■ WHAT TO DO: Below is a listing with pictures in it. Copy it exactly without them.

■ GIVEN MATERIAL:
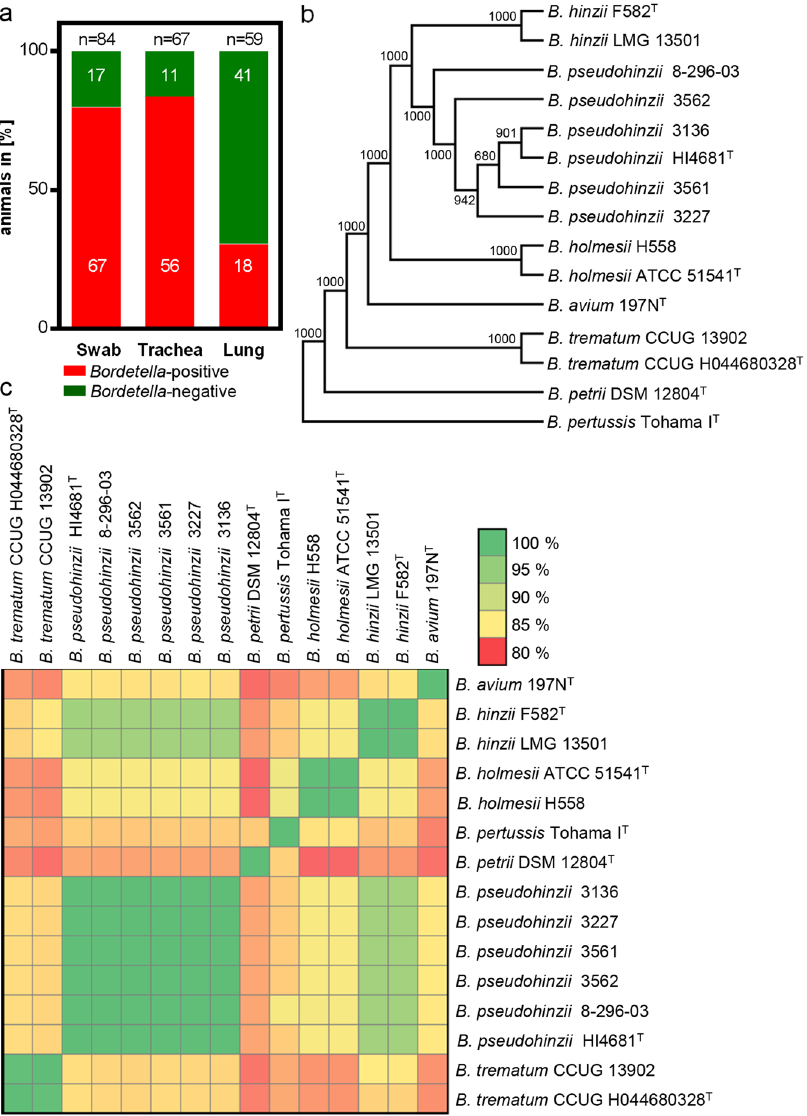
Figure 1. Occurrence of B. pseudohinzii in a laboratory mouse colony. ( a ) Prevalence of B. pseudohinzii in the oral cavity (swab), trachea and lung of mice confirmed by MALDI-TOF MS analysis and subsequent next generation genome sequencing of bacterial isolates. ( b ) Phylogenetic tree based on the amino acid sequences of 1649 core genes shared among 15 Bordetella genomes. The tree was constructed using the neighbour-joining method. Boot strap values are indicated. ( c ) Heatmap of the average nucleotide identity shared between different Bordetella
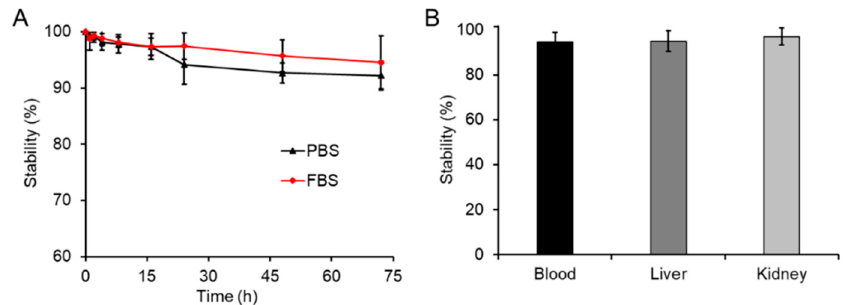
Figure 3. In vitro stability studies of the radioimmunoconjugate 64 Cu-PCB-hnRNP in PBS and FBS ( n = 3) at various time points ( A ). In vivo stability studies of radioimmunoconjugate 64 Cu-PCB-hnRNP in the blood, liver, and kidneys of BALB/c mice ( n = 3) 1 h p.i. ( B ).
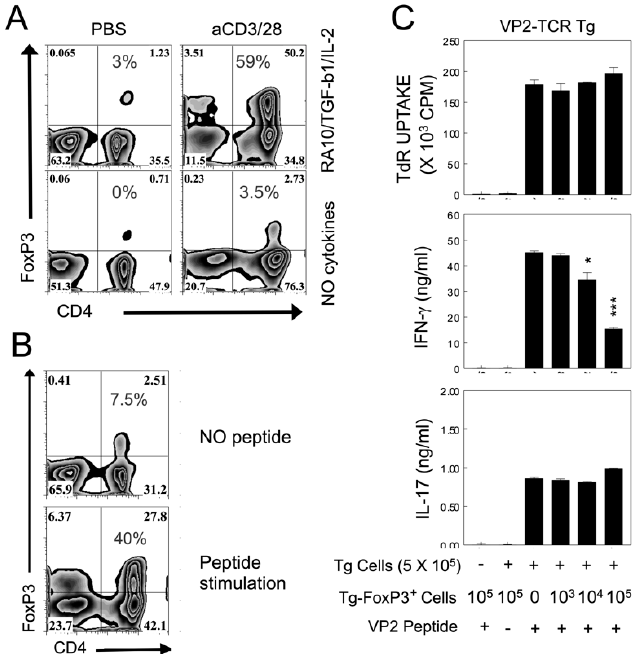
Figure 6. Role of VP2 72-86 specific FoxP3 + CD4 + T cells in the regulation of T cell cytokine production. ( A ) In vitro generation of FoxP3 + CD4 + T cells in the presence or absence of T cell stimulants and/or added cytokines (10 nM retinoic acid, TGF- β , IL-2). Purified VP2 transgenic CD4 + T cells were activated with 1 µg/mL anti-CD28 and 10 µg/mL anti-CD3 plate-bound antibody in the presence of 20 ng/mL rhTGF- β 1 100 U rhIL-2 for 4 d. ( B ) In vitro generation of VP2-specific FoxP3 + CD4 + T cells in the presence or absence of VP2 72-86 peptide in the presence of the above retinoic acid and cytokine mixture. ( C ) The function of VP2-TCR-Tg FoxP3 + CD4 + T cells (10 3 –10 5 ) activated in vitro was assessed with the inhibition of cytokine production of VP2-TCR Tg CD4 + T cells (5 × 10 5 ) upon stimulation with the epitope peptide (VP2 72-86 ). The VP2-TCR-Tg FoxP3 + CD4 + T cells were purified from the spleens of FoxP3/GFP-Tg SJL mice crossed to VP2-TCR-Tg SJL mice for in vitro activation. The in vitro activated FoxP3 + CD4 + T cells for 4 d were further sorted for GFP + Tregs using MoFlo (Dako Cytomation, Glostrup, Denmark). * p < 0.05 and *** p < 0.0001. +, presence and -, absence of peptide.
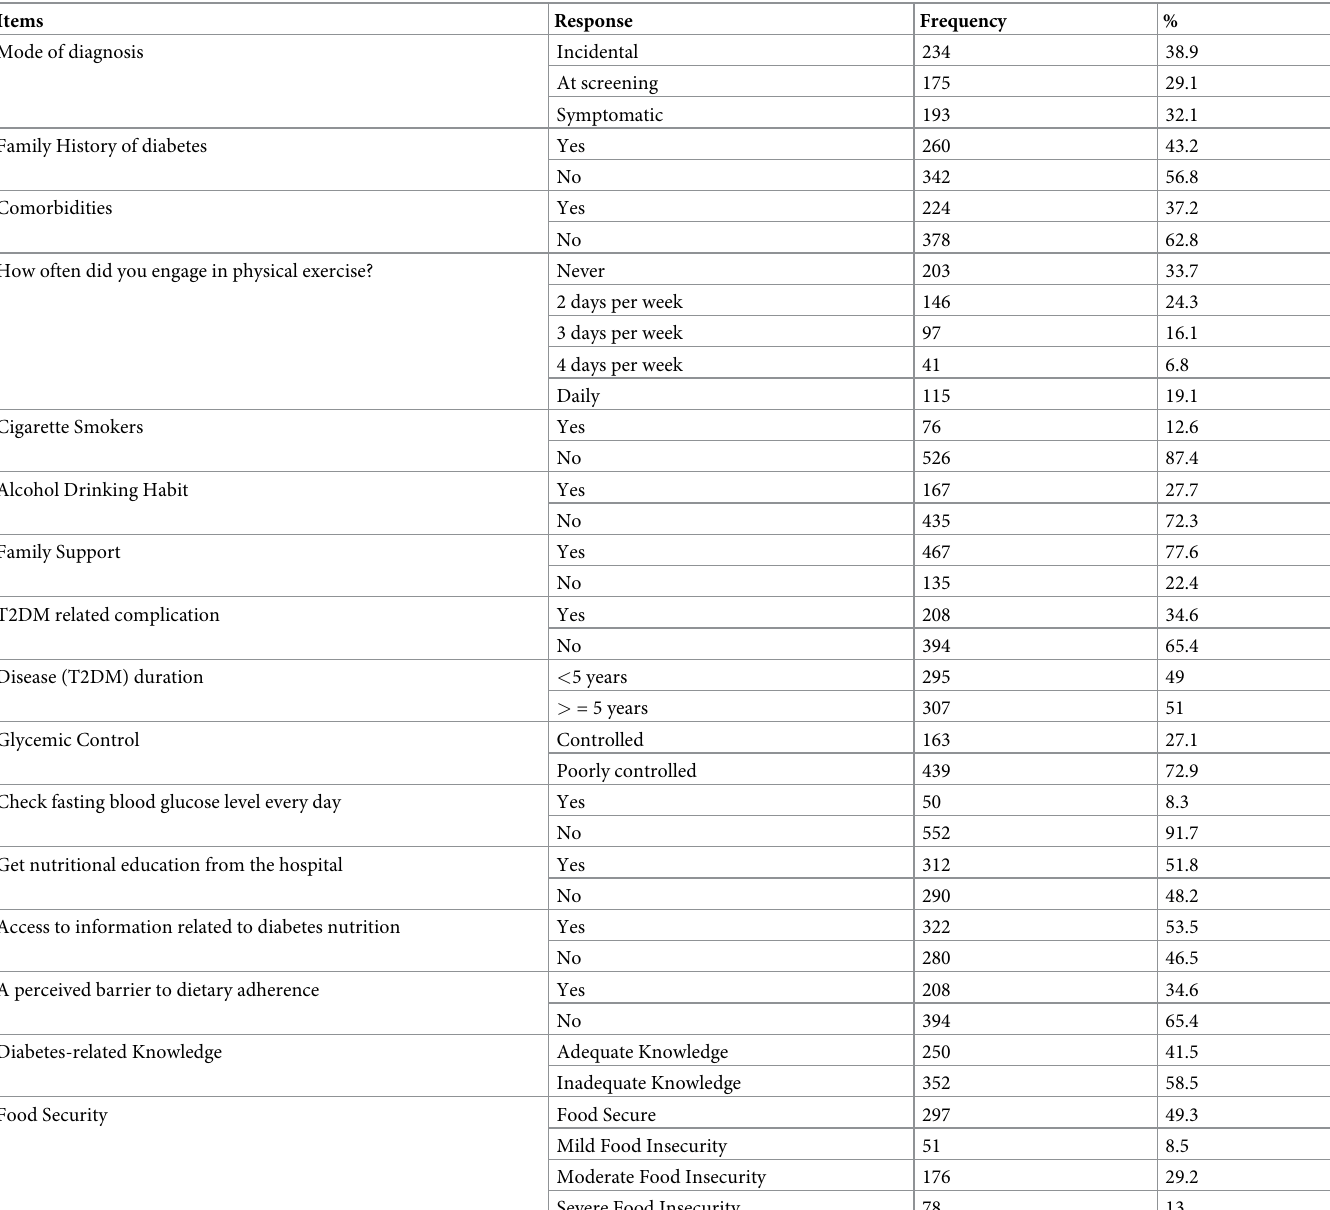
Table 2. Clinical and other related characteristics of patients with T2DM who had regular medical check-ups at selected public hospitals in Addis Ababa, 2019.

■ TASK OUTPUT:
Figure 1. Occurrence of B. pseudohinzii in a laboratory mouse colony. ( a ) Prevalence of B. pseudohinzii in the oral cavity (swab), trachea and lung of mice confirmed by MALDI-TOF MS analysis and subsequent next generation genome sequencing of bacterial isolates. ( b ) Phylogenetic tree based on the amino acid sequences of 1649 core genes shared among 15 Bordetella genomes. The tree was constructed using the neighbour-joining method. Boot strap values are indicated. ( c ) Heatmap of the average nucleotide identity shared between different Bordetella
Figure 3. In vitro stability studies of the radioimmunoconjugate 64 Cu-PCB-hnRNP in PBS and FBS ( n = 3) at various time points ( A ). In vivo stability studies of radioimmunoconjugate 64 Cu-PCB-hnRNP in the blood, liver, and kidneys of BALB/c mice ( n = 3) 1 h p.i. ( B ).
Figure 6. Role of VP2 72-86 specific FoxP3 + CD4 + T cells in the regulation of T cell cytokine production. ( A ) In vitro generation of FoxP3 + CD4 + T cells in the presence or absence of T cell stimulants and/or added cytokines (10 nM retinoic acid, TGF- β , IL-2). Purified VP2 transgenic CD4 + T cells were activated with 1 µg/mL anti-CD28 and 10 µg/mL anti-CD3 plate-bound antibody in the presence of 20 ng/mL rhTGF- β 1 100 U rhIL-2 for 4 d. ( B ) In vitro generation of VP2-specific FoxP3 + CD4 + T cells in the presence or absence of VP2 72-86 peptide in the presence of the above retinoic acid and cytokine mixture. ( C ) The function of VP2-TCR-Tg FoxP3 + CD4 + T cells (10 3 –10 5 ) activated in vitro was assessed with the inhibition of cytokine production of VP2-TCR Tg CD4 + T cells (5 × 10 5 ) upon stimulation with the epitope peptide (VP2 72-86 ). The VP2-TCR-Tg FoxP3 + CD4 + T cells were purified from the spleens of FoxP3/GFP-Tg SJL mice crossed to VP2-TCR-Tg SJL mice for in vitro activation. The in vitro activated FoxP3 + CD4 + T cells for 4 d were further sorted for GFP + Tregs using MoFlo (Dako Cytomation, Glostrup, Denmark). * p < 0.05 and *** p < 0.0001. +, presence and -, absence of peptide.
Table 2. Clinical and other related characteristics of patients with T2DM who had regular medical check-ups at selected public hospitals in Addis Ababa, 2019.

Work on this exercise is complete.